Purpose of the Study:

  • To develop and apply a mathematical model for position-dependent codon usage bias.
  • To analyze codon usage patterns in Escherichia coli, focusing on positional effects.
  • To investigate the relationship between positional codon bias, mRNA structure, and tRNA availability.

Main Methods:

  • Developed a mathematical model describing codon usage bias as a position-dependent exponential decay.
  • Analyzed codon usage bias in Escherichia coli, calculating positional dependency (pD).
  • Correlated positional codon bias with mRNA structural requirements and tRNA gene copy numbers.

Main Results:

  • Identified a position-dependent exponential decay model for codon usage bias with unique parameters per codon.
  • Observed that codon usage patterns converge in 5'-gene regions for highly and lowly expressed genes but diverge distally.

THE DATA:

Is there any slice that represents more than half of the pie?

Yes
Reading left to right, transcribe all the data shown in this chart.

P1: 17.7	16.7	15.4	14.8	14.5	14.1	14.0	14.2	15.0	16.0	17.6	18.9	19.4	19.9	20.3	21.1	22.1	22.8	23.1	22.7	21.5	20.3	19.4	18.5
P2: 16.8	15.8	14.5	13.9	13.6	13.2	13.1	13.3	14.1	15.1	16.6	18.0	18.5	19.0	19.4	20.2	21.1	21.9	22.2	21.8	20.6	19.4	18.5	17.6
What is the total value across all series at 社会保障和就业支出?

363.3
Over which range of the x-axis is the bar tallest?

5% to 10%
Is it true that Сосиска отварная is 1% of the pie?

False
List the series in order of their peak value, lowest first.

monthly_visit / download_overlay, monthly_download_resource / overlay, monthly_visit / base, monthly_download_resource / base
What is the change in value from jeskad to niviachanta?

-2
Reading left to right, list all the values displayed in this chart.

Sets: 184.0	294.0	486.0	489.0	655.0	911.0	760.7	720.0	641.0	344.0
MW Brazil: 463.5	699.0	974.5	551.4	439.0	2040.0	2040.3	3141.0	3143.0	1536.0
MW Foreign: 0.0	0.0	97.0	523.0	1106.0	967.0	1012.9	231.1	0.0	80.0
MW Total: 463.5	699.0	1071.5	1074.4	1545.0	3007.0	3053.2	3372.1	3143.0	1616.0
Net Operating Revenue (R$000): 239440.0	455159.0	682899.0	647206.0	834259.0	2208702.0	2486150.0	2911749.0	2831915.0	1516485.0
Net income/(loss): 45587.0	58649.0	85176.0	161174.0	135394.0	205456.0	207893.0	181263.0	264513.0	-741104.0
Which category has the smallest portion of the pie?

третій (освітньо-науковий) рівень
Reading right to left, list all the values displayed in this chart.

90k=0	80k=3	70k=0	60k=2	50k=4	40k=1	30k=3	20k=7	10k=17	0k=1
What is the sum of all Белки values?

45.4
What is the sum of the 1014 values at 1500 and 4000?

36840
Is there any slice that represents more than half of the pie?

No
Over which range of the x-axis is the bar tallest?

YOUR ASSIGNMENT:
Continue the summary of the codon usage bias study from the point where it stops.

EXERCISE ANSWER:
  • Found that positional codon usage bias is influenced by mRNA structure (favoring A/T rich codons near the start) and tRNA gene copy number for degenerate codons.

Conclusions:

  • Codon usage bias in Escherichia coli exhibits significant positional dependency, particularly for highly expressed genes.
  • Positional codon usage bias is shaped by both mRNA structural constraints and translational regulation mechanisms involving tRNA availability.
  • Incorporating positional dependencies into models like the Codon Adaptation Index improves gene expression prediction accuracy.